Start Dataset records
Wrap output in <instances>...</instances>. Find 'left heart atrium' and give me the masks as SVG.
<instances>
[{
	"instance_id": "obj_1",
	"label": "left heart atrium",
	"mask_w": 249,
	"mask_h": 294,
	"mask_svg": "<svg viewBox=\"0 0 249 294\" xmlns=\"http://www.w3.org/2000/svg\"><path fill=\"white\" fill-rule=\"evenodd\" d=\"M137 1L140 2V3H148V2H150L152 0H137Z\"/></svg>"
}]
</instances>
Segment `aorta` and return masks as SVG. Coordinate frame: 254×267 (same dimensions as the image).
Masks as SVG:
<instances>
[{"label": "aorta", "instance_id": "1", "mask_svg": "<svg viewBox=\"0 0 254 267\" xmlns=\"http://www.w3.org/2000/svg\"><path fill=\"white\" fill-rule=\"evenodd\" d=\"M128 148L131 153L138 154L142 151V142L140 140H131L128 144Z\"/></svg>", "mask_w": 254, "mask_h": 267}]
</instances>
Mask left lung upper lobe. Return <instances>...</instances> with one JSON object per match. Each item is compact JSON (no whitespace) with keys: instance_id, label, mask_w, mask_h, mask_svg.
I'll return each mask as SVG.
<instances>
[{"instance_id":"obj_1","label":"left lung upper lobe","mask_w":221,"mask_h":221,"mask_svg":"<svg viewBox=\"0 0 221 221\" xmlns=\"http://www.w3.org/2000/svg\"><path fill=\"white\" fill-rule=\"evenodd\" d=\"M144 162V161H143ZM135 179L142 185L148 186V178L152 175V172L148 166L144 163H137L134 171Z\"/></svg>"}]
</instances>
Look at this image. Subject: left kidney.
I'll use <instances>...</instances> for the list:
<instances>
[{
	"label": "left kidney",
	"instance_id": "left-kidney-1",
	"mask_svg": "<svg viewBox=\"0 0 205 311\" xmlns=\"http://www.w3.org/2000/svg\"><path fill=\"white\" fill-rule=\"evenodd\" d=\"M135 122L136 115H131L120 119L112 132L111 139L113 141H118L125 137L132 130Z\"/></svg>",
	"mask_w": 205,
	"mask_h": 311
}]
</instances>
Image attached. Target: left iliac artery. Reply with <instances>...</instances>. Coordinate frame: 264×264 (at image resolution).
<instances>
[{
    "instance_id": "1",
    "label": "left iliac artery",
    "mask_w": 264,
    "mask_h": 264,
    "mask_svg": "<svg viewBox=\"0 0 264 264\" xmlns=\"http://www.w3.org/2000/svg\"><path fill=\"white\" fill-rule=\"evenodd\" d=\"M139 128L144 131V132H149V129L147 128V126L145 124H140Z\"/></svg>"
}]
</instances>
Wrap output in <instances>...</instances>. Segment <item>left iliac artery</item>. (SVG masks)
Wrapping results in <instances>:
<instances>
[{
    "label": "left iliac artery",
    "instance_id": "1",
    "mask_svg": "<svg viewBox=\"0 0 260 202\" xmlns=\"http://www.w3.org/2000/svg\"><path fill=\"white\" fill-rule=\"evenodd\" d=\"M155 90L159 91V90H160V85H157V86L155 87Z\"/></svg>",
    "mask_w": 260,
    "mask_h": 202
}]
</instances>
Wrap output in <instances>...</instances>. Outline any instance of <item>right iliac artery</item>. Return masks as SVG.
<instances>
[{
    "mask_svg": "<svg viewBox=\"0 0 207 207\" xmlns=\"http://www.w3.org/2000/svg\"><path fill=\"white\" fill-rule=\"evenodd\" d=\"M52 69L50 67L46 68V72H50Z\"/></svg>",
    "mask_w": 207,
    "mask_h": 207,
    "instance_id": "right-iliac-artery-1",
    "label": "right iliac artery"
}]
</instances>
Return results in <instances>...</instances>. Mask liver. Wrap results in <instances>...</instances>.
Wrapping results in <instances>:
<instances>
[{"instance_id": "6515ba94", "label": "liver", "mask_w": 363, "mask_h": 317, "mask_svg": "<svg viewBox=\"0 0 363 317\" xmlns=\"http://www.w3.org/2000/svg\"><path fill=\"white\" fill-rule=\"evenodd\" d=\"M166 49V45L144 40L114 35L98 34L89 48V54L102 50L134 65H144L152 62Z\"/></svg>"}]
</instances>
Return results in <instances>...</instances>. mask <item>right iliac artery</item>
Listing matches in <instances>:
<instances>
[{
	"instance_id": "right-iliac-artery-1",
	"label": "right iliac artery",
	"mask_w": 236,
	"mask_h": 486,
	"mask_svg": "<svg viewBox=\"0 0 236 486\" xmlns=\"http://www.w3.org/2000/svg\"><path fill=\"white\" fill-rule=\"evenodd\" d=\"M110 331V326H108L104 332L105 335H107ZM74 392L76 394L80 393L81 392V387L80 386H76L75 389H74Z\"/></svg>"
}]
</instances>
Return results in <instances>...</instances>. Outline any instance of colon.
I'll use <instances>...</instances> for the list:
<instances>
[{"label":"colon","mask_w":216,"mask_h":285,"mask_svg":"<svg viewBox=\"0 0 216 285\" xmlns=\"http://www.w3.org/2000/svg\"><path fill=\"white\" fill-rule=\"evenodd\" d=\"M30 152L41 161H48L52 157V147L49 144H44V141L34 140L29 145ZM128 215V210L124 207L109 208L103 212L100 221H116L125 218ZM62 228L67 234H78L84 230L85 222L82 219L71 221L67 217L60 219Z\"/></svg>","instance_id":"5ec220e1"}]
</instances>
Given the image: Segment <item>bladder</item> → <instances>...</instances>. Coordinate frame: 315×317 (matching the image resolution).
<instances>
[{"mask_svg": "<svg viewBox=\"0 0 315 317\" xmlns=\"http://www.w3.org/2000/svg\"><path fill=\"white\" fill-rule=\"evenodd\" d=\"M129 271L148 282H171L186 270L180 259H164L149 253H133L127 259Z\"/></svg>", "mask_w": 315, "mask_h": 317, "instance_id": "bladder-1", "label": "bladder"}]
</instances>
End Dataset records
**Exercise**. Locate every line in the entries above that contains the string "with", matching case exactly, and copy each such line in full.

**Answer to the exercise**.
Mask left lung upper lobe. Return <instances>...</instances> with one JSON object per match. Each item is compact JSON (no whitespace) with keys: instance_id, label, mask_w, mask_h, mask_svg.
Image attached. Target: left iliac artery. Reply with <instances>...</instances>. Coordinate frame: 264×264 (at image resolution).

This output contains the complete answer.